JamesK · February 19, 2019, 10:22pm

This may be more efficient

;WITH cte AS
(
	SELECT 
		*,
		N = ROW_NUMBER() OVER (PARTITION BY TransNum ORDER BY ID)
	FROM
		TransList
)
SELECT	
	ID,
	TransNum,
	TransData1,
	TransData2,
	TransData3
FROM
	cte
WHERE
	N=1;

mtl777 · February 21, 2019, 1:08am

Awesome, that looks great and will do the trick! Thank you so much!

bitsmed · February 21, 2019, 2:07am

Alternative (and almost identical) to solution by @JamesK

select top(1) with ties
       id
      ,transnum
      ,transdata1
      ,transdata2
      ,transdata3
  from translist
 order by row_number() over(partition by transnum
                                order by id
                           )
;

JamesK · February 21, 2019, 3:23pm

I like this!! (better than what I posted)

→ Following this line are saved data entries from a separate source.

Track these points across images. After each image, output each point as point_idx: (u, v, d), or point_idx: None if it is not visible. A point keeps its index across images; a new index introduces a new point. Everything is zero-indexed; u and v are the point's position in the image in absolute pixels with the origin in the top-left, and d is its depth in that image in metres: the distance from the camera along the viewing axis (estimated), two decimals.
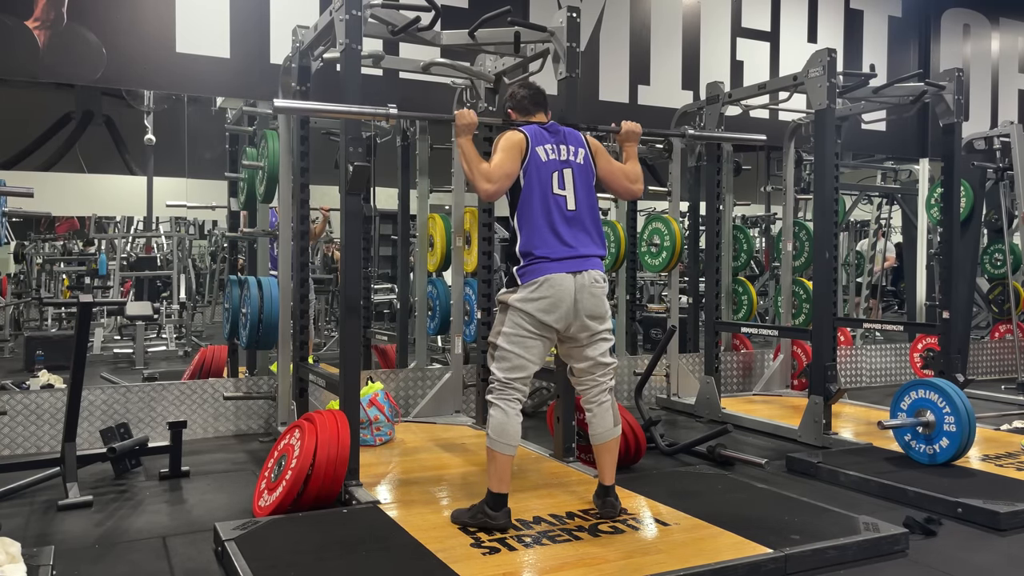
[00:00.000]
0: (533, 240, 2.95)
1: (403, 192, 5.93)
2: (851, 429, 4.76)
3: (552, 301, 2.91)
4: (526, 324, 2.92)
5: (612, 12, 6.17)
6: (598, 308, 3.00)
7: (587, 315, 2.98)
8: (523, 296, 2.93)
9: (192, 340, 7.51)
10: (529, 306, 2.91)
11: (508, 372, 2.94)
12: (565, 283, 2.92)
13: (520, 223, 3.00)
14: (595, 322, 3.01)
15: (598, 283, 3.01)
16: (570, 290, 2.92)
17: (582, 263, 2.97)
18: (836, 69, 4.48)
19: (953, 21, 7.72)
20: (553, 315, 2.92)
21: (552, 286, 2.91)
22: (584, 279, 2.96)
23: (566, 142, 3.11)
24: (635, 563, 2.57)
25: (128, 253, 8.18)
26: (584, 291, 2.95)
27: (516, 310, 2.93)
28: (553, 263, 2.93)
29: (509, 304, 2.95)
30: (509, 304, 2.95)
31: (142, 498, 3.45)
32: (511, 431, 2.90)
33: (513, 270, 2.99)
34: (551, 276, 2.91)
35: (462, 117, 3.07)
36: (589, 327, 3.00)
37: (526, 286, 2.93)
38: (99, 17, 4.56)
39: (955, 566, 2.74)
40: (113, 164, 5.71)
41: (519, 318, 2.93)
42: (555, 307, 2.91)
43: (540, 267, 2.93)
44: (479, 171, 2.97)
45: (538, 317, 2.91)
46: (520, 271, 2.96)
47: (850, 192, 8.32)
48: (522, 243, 2.97)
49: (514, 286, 2.97)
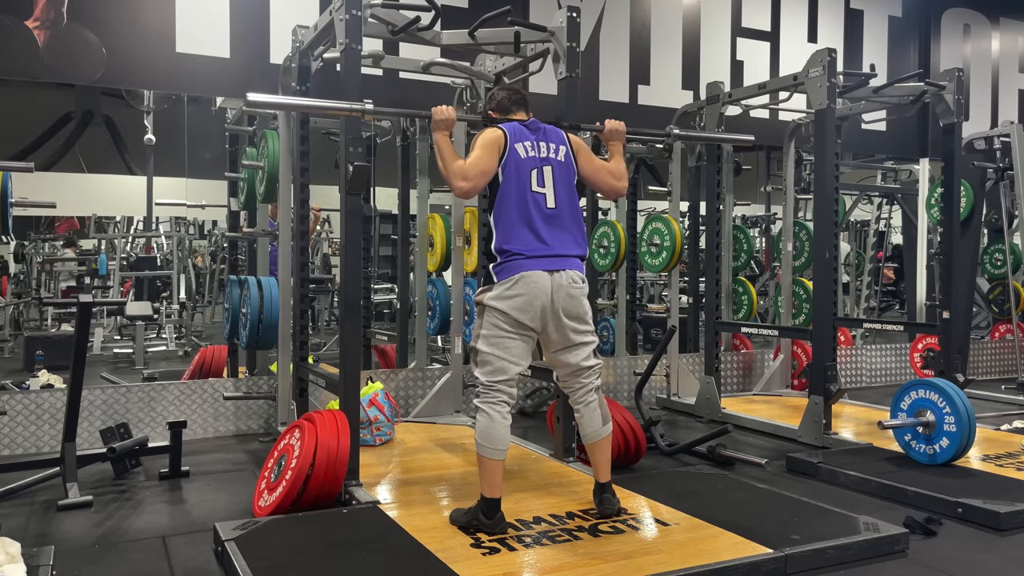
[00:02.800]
0: (509, 237, 2.89)
1: (403, 192, 5.93)
2: (851, 429, 4.76)
3: (527, 299, 2.84)
4: (502, 323, 2.86)
5: (612, 12, 6.17)
6: (576, 308, 2.93)
7: (565, 315, 2.90)
8: (498, 294, 2.87)
9: (192, 340, 7.51)
10: (504, 304, 2.84)
11: (490, 375, 2.87)
12: (541, 281, 2.85)
13: (496, 220, 2.93)
14: (573, 322, 2.93)
15: (576, 283, 2.93)
16: (546, 288, 2.85)
17: (560, 262, 2.90)
18: (836, 69, 4.48)
19: (953, 21, 7.72)
20: (528, 314, 2.85)
21: (528, 283, 2.84)
22: (562, 278, 2.88)
23: (547, 139, 3.04)
24: (635, 563, 2.57)
25: (128, 253, 8.18)
26: (561, 291, 2.88)
27: (492, 309, 2.87)
28: (529, 260, 2.86)
29: (485, 304, 2.89)
30: (485, 304, 2.89)
31: (142, 498, 3.45)
32: (497, 436, 2.83)
33: (489, 267, 2.93)
34: (526, 274, 2.84)
35: (439, 113, 3.02)
36: (567, 327, 2.92)
37: (501, 284, 2.86)
38: (99, 17, 4.56)
39: (955, 566, 2.73)
40: (113, 164, 5.72)
41: (495, 317, 2.86)
42: (530, 305, 2.84)
43: (515, 264, 2.86)
44: (454, 168, 2.91)
45: (513, 316, 2.84)
46: (496, 268, 2.90)
47: (850, 192, 8.33)
48: (497, 240, 2.90)
49: (490, 284, 2.92)
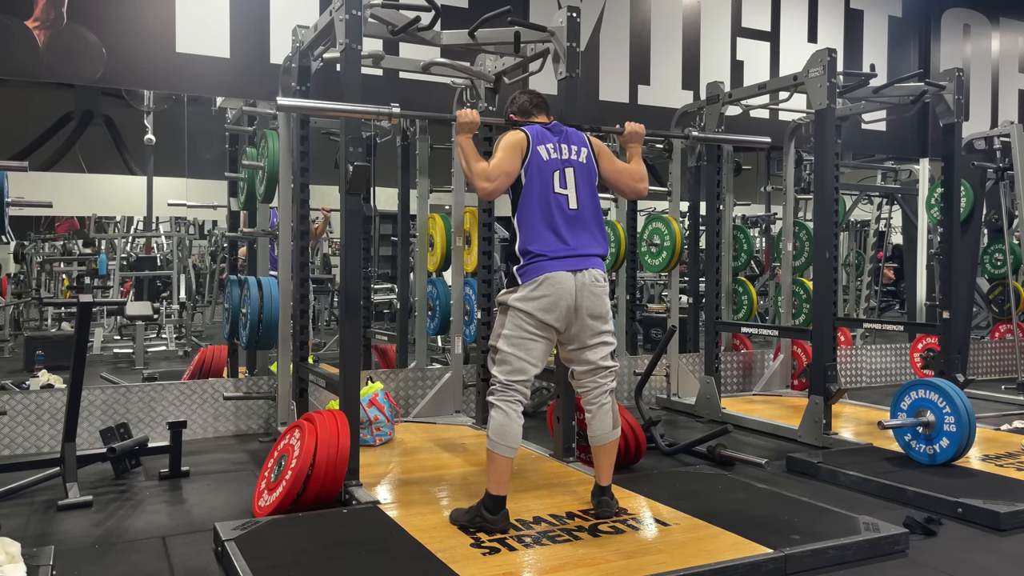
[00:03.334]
0: (532, 239, 2.94)
1: (403, 192, 5.93)
2: (851, 429, 4.76)
3: (552, 299, 2.88)
4: (526, 324, 2.90)
5: (612, 12, 6.17)
6: (599, 307, 2.98)
7: (588, 314, 2.95)
8: (523, 295, 2.91)
9: (192, 340, 7.51)
10: (529, 305, 2.89)
11: (509, 375, 2.91)
12: (565, 281, 2.90)
13: (520, 222, 2.98)
14: (596, 322, 2.98)
15: (599, 282, 2.98)
16: (570, 288, 2.90)
17: (582, 262, 2.95)
18: (836, 69, 4.48)
19: (953, 21, 7.71)
20: (553, 314, 2.89)
21: (552, 284, 2.89)
22: (585, 277, 2.93)
23: (568, 141, 3.09)
24: (635, 563, 2.57)
25: (128, 253, 8.18)
26: (585, 290, 2.92)
27: (516, 310, 2.91)
28: (553, 261, 2.91)
29: (509, 305, 2.93)
30: (509, 305, 2.93)
31: (142, 498, 3.45)
32: (512, 433, 2.87)
33: (513, 269, 2.97)
34: (551, 275, 2.89)
35: (464, 116, 3.06)
36: (590, 327, 2.97)
37: (526, 285, 2.91)
38: (99, 17, 4.56)
39: (955, 566, 2.73)
40: (113, 164, 5.71)
41: (519, 318, 2.90)
42: (555, 305, 2.89)
43: (540, 265, 2.91)
44: (477, 170, 2.96)
45: (538, 316, 2.88)
46: (520, 270, 2.94)
47: (850, 192, 8.33)
48: (521, 242, 2.95)
49: (514, 286, 2.95)
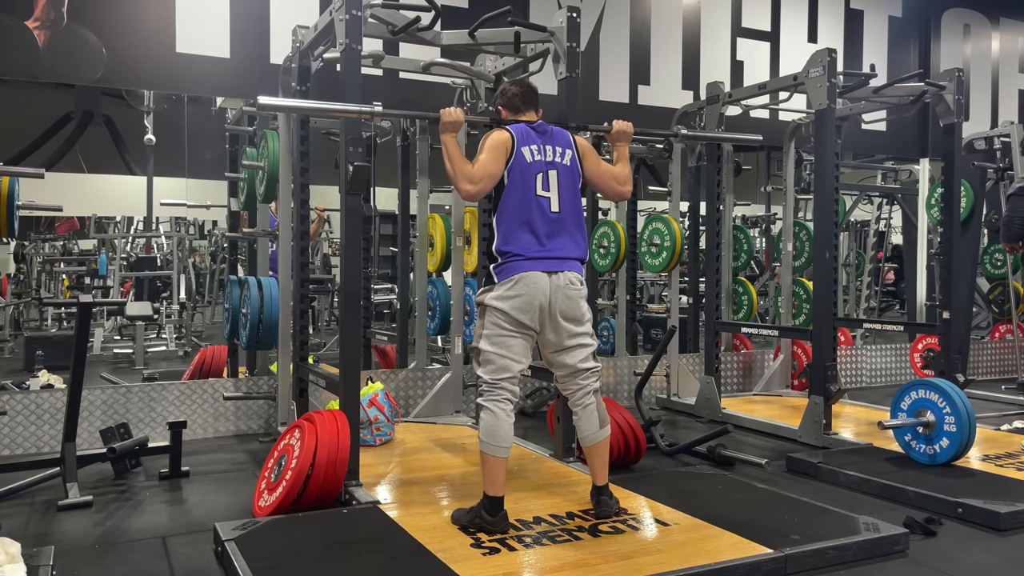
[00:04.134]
0: (510, 239, 2.93)
1: (403, 192, 5.93)
2: (851, 429, 4.76)
3: (526, 299, 2.88)
4: (503, 322, 2.90)
5: (612, 12, 6.17)
6: (573, 310, 2.97)
7: (562, 316, 2.94)
8: (499, 294, 2.91)
9: (192, 340, 7.51)
10: (505, 304, 2.89)
11: (494, 374, 2.91)
12: (540, 282, 2.90)
13: (499, 222, 2.97)
14: (571, 324, 2.98)
15: (574, 285, 2.97)
16: (544, 289, 2.90)
17: (559, 264, 2.95)
18: (836, 69, 4.48)
19: (953, 21, 7.72)
20: (528, 314, 2.89)
21: (527, 284, 2.89)
22: (560, 280, 2.93)
23: (553, 142, 3.07)
24: (635, 563, 2.57)
25: (128, 253, 8.18)
26: (559, 292, 2.92)
27: (493, 309, 2.91)
28: (529, 261, 2.91)
29: (486, 304, 2.94)
30: (486, 304, 2.94)
31: (142, 498, 3.45)
32: (501, 433, 2.86)
33: (490, 268, 2.98)
34: (526, 274, 2.89)
35: (447, 115, 3.04)
36: (565, 329, 2.96)
37: (501, 284, 2.91)
38: (99, 17, 4.56)
39: (955, 566, 2.73)
40: (113, 164, 5.71)
41: (496, 317, 2.91)
42: (529, 305, 2.89)
43: (515, 265, 2.91)
44: (462, 172, 2.94)
45: (513, 315, 2.89)
46: (496, 269, 2.94)
47: (850, 192, 8.32)
48: (499, 242, 2.95)
49: (491, 284, 2.96)
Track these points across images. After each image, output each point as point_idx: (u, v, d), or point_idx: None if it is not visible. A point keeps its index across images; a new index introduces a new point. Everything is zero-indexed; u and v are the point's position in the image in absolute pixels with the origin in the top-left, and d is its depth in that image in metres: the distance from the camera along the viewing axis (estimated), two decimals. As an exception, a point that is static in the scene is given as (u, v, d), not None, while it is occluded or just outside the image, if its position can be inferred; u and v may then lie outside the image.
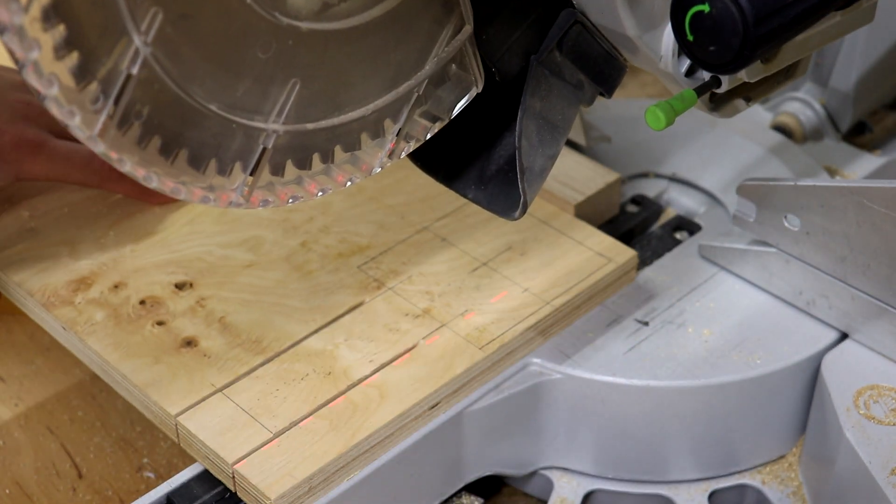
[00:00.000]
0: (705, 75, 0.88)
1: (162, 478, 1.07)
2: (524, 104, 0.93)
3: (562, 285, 1.09)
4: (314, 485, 0.94)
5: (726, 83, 0.88)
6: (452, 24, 0.85)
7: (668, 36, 0.88)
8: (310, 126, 0.83)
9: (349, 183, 0.87)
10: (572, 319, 1.10)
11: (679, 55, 0.88)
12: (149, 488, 1.00)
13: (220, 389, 0.99)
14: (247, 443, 0.95)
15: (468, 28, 0.85)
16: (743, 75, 0.87)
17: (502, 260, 1.12)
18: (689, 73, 0.89)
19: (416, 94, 0.87)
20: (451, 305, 1.07)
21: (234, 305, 1.07)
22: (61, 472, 1.12)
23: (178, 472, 0.99)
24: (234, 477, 0.94)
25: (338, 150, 0.86)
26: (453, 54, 0.86)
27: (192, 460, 0.99)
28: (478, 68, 0.87)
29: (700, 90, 0.87)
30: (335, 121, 0.84)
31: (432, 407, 1.00)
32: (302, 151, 0.85)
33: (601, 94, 0.95)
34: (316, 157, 0.86)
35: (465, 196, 0.96)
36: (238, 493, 0.95)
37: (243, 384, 1.00)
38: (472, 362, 1.02)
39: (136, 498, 0.97)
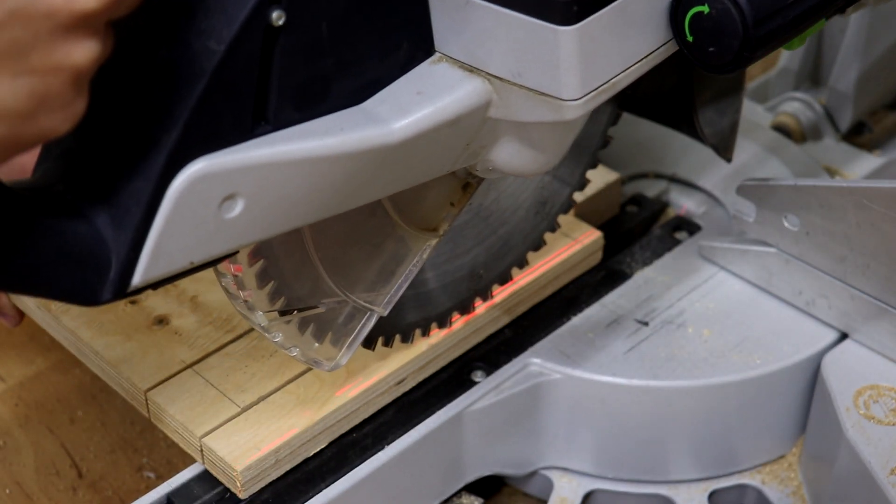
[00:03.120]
0: None
1: (162, 478, 1.07)
2: (695, 107, 1.04)
3: (527, 265, 1.10)
4: (280, 458, 0.96)
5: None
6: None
7: None
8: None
9: None
10: (538, 298, 1.12)
11: None
12: (149, 488, 1.00)
13: (191, 366, 1.02)
14: (215, 417, 0.97)
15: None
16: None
17: None
18: None
19: None
20: None
21: (205, 284, 1.08)
22: (61, 472, 1.12)
23: (178, 472, 0.99)
24: (202, 450, 0.96)
25: None
26: None
27: (192, 460, 0.99)
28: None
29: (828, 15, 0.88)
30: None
31: (398, 383, 1.02)
32: None
33: None
34: None
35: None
36: (206, 466, 0.97)
37: (213, 360, 1.02)
38: (437, 339, 1.04)
39: (136, 498, 0.97)
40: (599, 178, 1.21)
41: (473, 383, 1.05)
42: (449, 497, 1.07)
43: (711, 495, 1.10)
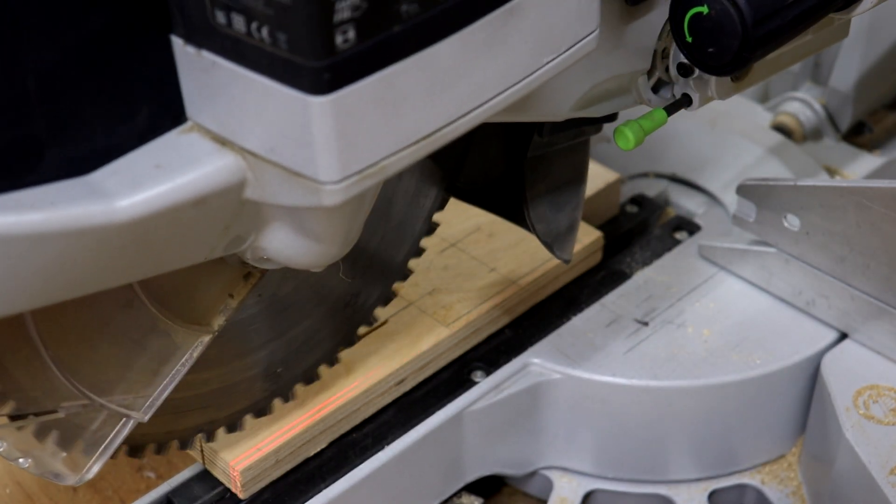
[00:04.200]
0: (676, 92, 0.87)
1: (162, 478, 1.07)
2: (526, 199, 0.96)
3: (528, 265, 1.11)
4: (280, 458, 0.96)
5: (697, 102, 0.87)
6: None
7: None
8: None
9: None
10: (538, 298, 1.12)
11: (649, 75, 0.88)
12: (149, 488, 1.00)
13: None
14: None
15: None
16: (714, 94, 0.87)
17: (471, 241, 1.14)
18: (657, 90, 0.88)
19: None
20: (419, 284, 1.09)
21: None
22: (62, 472, 1.12)
23: (178, 472, 1.00)
24: (202, 450, 0.96)
25: None
26: None
27: (192, 460, 0.99)
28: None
29: (670, 109, 0.86)
30: None
31: (398, 383, 1.03)
32: None
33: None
34: None
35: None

bitsmed · February 21, 2019, 5:17pm

"with ties" is a cool feature with%20ties

mtl777 · February 21, 2019, 11:47pm

Thanks bitsmed for the "WITH TIES" solution. I didn't know about "WITH TIES" before so I Googled it and now I know. Very cool!

Will it actually run faster than the other solution by JamesK?

bitsmed · February 22, 2019, 4:35pm

I did some testing on my own system, and to my surprice, "with ties" was slower. I did actually expect it to have equal or better performance. I can think of other scenarios where "with ties" would beat "with cte", but not here.

jeffw8713 · February 22, 2019, 7:01pm

I have found the same thing - it is one of those questions where the answer is: it depends...

In some cases I have found that WITH TIES worked better and performed the same (or better) - and other times it caused the query to never complete.

So - test, test, test...

JamesK · February 22, 2019, 7:18pm

That is a surprise! Intuitively one would think that with ties would be faster. But, I have seen that when you look at the execution plan (in general - not for this specific query, which I have not tried), sort takes a good percentage of the total. That may be it. Interesting read here.

bitsmed · February 22, 2019, 8:34pm

It often is

Totally agree

bitsmed · February 22, 2019, 8:35pm

Exactly my thoughts

mtl777 · March 12, 2019, 11:51pm

Hey guys, how do you determine which query runs faster? Do you perform timed benchmarks or do you just analyze the execution plans of the queries in question?